Like almost every investment, the gold price experiences dips and surges, so even if the price of gold is trending upward, there will be daily ups and downs. To maximize your return on investment and turn gold into a commodity that generates wealth, wait for the dips. They’re inevitable, even on a bull market, and the savings will add up in the long run. Consequently, don’t buy gold bullion when it’s clearly peaking – wait for the valley.

#3 Spread Out Purchases

Every month, make a fixed investment in gold no matter what the price is.

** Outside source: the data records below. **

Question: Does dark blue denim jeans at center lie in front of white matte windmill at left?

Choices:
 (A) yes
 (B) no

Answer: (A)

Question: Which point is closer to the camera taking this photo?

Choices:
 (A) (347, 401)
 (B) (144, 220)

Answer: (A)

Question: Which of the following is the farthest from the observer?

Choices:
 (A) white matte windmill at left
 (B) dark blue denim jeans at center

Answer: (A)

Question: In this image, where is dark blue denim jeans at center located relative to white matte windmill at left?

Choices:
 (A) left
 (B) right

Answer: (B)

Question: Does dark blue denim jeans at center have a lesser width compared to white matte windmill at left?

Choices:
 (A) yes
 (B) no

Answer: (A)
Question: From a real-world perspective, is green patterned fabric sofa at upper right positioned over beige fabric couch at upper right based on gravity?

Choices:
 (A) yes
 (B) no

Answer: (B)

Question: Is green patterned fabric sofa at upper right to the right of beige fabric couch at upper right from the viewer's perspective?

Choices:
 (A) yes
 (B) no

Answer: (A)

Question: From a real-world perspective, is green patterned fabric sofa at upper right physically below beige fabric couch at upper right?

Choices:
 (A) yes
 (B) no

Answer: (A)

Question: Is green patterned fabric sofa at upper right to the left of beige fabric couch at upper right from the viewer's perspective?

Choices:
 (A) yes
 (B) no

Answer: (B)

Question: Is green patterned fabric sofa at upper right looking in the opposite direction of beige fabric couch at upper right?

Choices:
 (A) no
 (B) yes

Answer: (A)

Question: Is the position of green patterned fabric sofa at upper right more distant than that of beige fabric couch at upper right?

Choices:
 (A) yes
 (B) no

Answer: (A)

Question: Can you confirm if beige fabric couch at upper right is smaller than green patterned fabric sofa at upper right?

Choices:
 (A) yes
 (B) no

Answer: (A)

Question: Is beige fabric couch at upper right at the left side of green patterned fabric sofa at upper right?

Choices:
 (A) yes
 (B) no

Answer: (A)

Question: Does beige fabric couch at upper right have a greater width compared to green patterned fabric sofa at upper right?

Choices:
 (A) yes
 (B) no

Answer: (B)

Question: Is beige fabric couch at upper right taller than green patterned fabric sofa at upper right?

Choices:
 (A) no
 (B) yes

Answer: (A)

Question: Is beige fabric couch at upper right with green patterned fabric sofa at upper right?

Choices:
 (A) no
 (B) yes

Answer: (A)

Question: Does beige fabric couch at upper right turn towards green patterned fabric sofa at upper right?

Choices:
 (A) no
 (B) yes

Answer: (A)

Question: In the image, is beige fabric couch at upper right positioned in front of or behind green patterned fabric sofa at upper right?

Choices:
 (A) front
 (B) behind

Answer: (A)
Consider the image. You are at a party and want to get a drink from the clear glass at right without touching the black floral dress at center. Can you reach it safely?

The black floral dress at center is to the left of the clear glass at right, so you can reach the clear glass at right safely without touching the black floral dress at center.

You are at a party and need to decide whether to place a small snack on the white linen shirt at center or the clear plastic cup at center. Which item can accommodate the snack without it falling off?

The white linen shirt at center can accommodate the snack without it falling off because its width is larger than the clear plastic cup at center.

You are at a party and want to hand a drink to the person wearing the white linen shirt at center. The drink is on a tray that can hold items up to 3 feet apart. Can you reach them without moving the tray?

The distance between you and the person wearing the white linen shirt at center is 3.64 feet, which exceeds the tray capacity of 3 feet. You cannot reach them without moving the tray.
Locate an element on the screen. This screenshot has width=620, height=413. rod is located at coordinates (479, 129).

This is called dollar-cost averaging and it spreads out the risk that the price of gold will suddenly drop after your purchase. Mitigating risk is the first rule of thumb for gold investors who want to grow and preserve their wealth. Instead of trying to time the market, you’re building your assets on a fixed schedule with a clear goal – when the price dips, you’re buying more gold for less.

#4 Avoid Gold Stocks

Some investors in the gold market also invest in gold stocks, i.e., mining companies. This can be a risky business, as gold stocks are closely related to the price of gold but more volatile. A ten percent dip in gold prices can cause gold stocks to decrease 20 to 30 percent, only to go up by the same half a year later. It can be a difficult market to prepare your investments for, and unless you’re ready to take some major risks, it’s better to stick to physical gold bullion.

Summary

With these strategies going forward, you can make gold work for you. Start investing today and remember to save on premiums, use dollar-cost averaging, and buy during the dips.